---- Cuplikan Halaman

Namun, katanya, kalau sekolah minggu, siapa yang mau akreditasi, kemudian pemerintah tidak bisa mengatur anak-anak untuk datang atau tidak karena non formal dimana kadang 50 anak, dan terkadang hanya lima anak yang hadir.
Bila mendekat hari raya Natal misalnya, gereja bisa penuh dengan kehadiran anak-anak, selebihnya Januari atau Februari akan jauh berkurang sehingga pemerintah tidak bisa mengatur hal-hal yang termasuk di dalam pelayanan gereja yang bukannya pendidikan formal. Sebab RUU ini juga bertentangan dengan Alkitab karena ini adalah bagian dari pelayanan gereja.
PGI Menolak
Sebelumnya Persekutuan Gereja-Gereja di Indonesia (PGI) telah menyatakan sikap sejak Rabu (23/10). Dalam pernyataannya, PGI menilai penyusunan RUU Pesantren dan Pendidikan Keagamaan adalah kecenderungan membirokrasikan pendidikan nonformal khususnya bagi pelayanan anak-anak dan remaja yang sudah dilakukan sejak lama oleh gereja-gereja di Indonesia.
"Kecenderungan ini dikhawatirkan beralih pada model intervensi negara pada agama," ungkap pernyataan PGI dalam rilis medianya.
PGI menyatakan mendukung Rancangan Undang-Undang Pesantren dan Pendidikan Keagamaan ini menjadi undang-undang sejauh hanya mengatur kepentingan Pendidikan formal dan tidak memasukkan pengaturan model pelayanan pendidikan nonformal gereja-gereja di Indonesia seperti pelayanan kategorial anak dan remaja menjadi bagian dari RUU tersebut.
Menurut PGI pendidikan keagamaan formal seperti pesantren, madrasah, sekolah teologi dan sejenisnya sebagai bagian dari pendidikan nasional telah memiliki kontribusi besar dalam membentuk karakter bangsa.
PGI juga menilai bahwa selama ini pengembangan institusi pendidikan berbasis agama tersebut kurang mendapat dukungan dari negara. Hal ini merupakan bentuk ketidakadilan di dunia pendidikan di mana pendidikan formal lainnya mendapat dukungan penuh dari negara.

--------

**Daftar Tugas:**
(1) Tuliskan kembali teks tentang RUU Pesantren dari "Namun, katanya, kalau" sampai "dari pelayanan gereja.", dan ganti "pemerintah" dengan "negara".
(2) Jawablah pertanyaan berikut berdasarkan teks tentang RUU Pesantren:
(a) Pada hari dan tanggal berapa PGI menyatakan sikapnya?
(b) Menjelang hari raya apa gereja bisa penuh dengan kehadiran anak-anak?
(c) Menurut rilis media PGI, kecenderungan membirokrasikan pendidikan nonformal dikhawatirkan beralih pada model apa?
Baris-baris sesudah ini diambil dari sumber yang berbeda.

---- Data Masukan

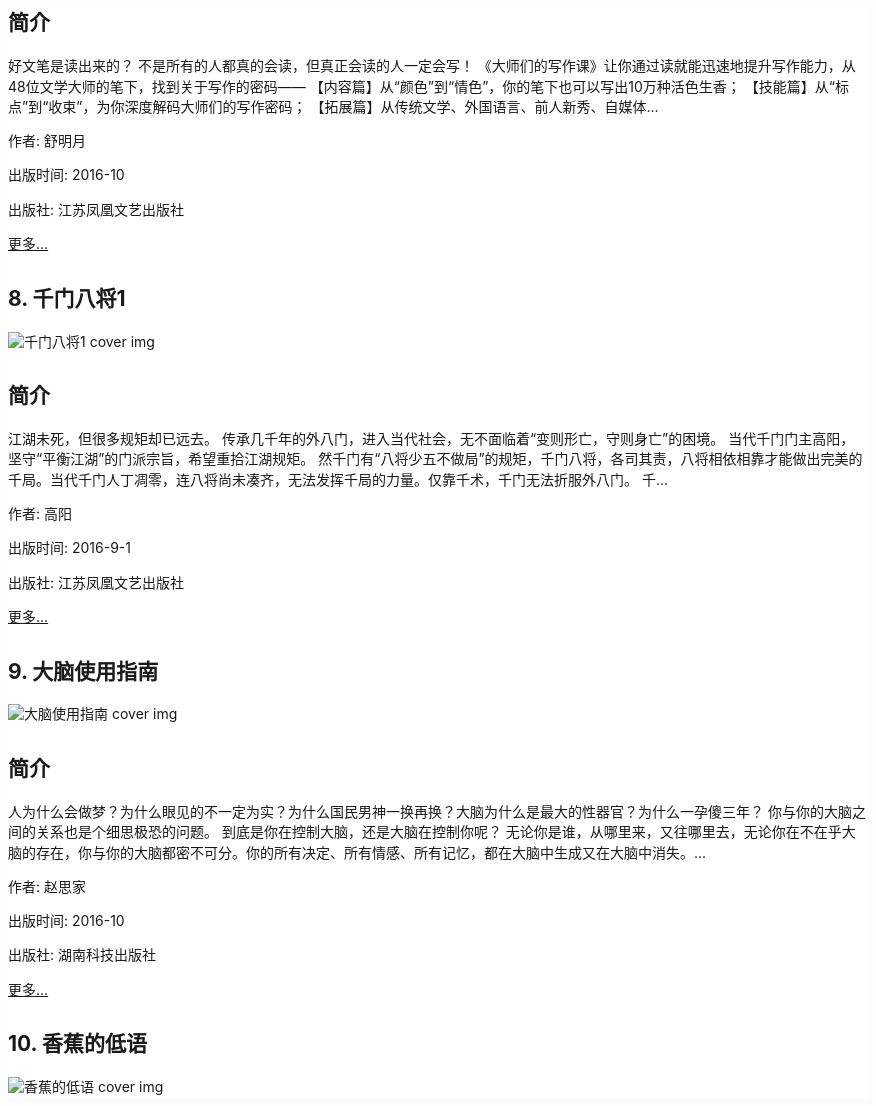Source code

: 简介
---
好文笔是读出来的？
不是所有的人都真的会读，但真正会读的人一定会写！
《大师们的写作课》让你通过读就能迅速地提升写作能力，从48位文学大师的笔下，找到关于写作的密码——
【内容篇】从“颜色”到“情色”，你的笔下也可以写出10万种活色生香；
【技能篇】从“标点”到“收束”，为你深度解码大师们的写作密码；
【拓展篇】从传统文学、外国语言、前人新秀、自媒体...

作者:     舒明月

出版时间: 2016-10

出版社:   江苏凤凰文艺出版社

[更多...](https://book.douban.com/subject/26890188/?icn=index-latestbook-subject)

## 8. 千门八将1
![千门八将1 cover img](https://img3.doubanio.com/lpic/s29089623.jpg)

简介
---
江湖未死，但很多规矩却已远去。
传承几千年的外八门，进入当代社会，无不面临着“变则形亡，守则身亡”的困境。
当代千门门主高阳，坚守“平衡江湖”的门派宗旨，希望重拾江湖规矩。
然千门有“八将少五不做局”的规矩，千门八将，各司其责，八将相依相靠才能做出完美的千局。当代千门人丁凋零，连八将尚未凑齐，无法发挥千局的力量。仅靠千术，千门无法折服外八门。
千...

作者:     高阳

出版时间: 2016-9-1

出版社:   江苏凤凰文艺出版社

[更多...](https://book.douban.com/subject/26890239/?icn=index-latestbook-subject)

## 9. 大脑使用指南
![大脑使用指南 cover img](https://img3.doubanio.com/lpic/s29056032.jpg)

简介
---
人为什么会做梦？为什么眼见的不一定为实？为什么国民男神一换再换？大脑为什么是最大的性器官？为什么一孕傻三年？
你与你的大脑之间的关系也是个细思极恐的问题。
到底是你在控制大脑，还是大脑在控制你呢？
无论你是谁，从哪里来，又往哪里去，无论你在不在乎大脑的存在，你与你的大脑都密不可分。你的所有决定、所有情感、所有记忆，都在大脑中生成又在大脑中消失。...

作者:     赵思家

出版时间: 2016-10

出版社:   湖南科技出版社

[更多...](https://book.douban.com/subject/26876074/?icn=index-latestbook-subject)

## 10. 香蕉的低语
![香蕉的低语 cover img](https://img1.doubanio.com/lpic/s29058848.jpg)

--------

**Jawaban Latihan:**
(1)
Namun, katanya, kalau sekolah minggu, siapa yang mau akreditasi, kemudian negara tidak bisa mengatur anak-anak untuk datang atau tidak karena non formal dimana kadang 50 anak, dan terkadang hanya lima anak yang hadir.
Bila mendekat hari raya Natal misalnya, gereja bisa penuh dengan kehadiran anak-anak, selebihnya Januari atau Februari akan jauh berkurang sehingga negara tidak bisa mengatur hal-hal yang termasuk di dalam pelayanan gereja yang bukannya pendidikan formal. Sebab RUU ini juga bertentangan dengan Alkitab karena ini adalah bagian dari pelayanan gereja.

(2)
(a) Rabu (23/10).
(b) Hari raya Natal.
(c) Model intervensi negara pada agama.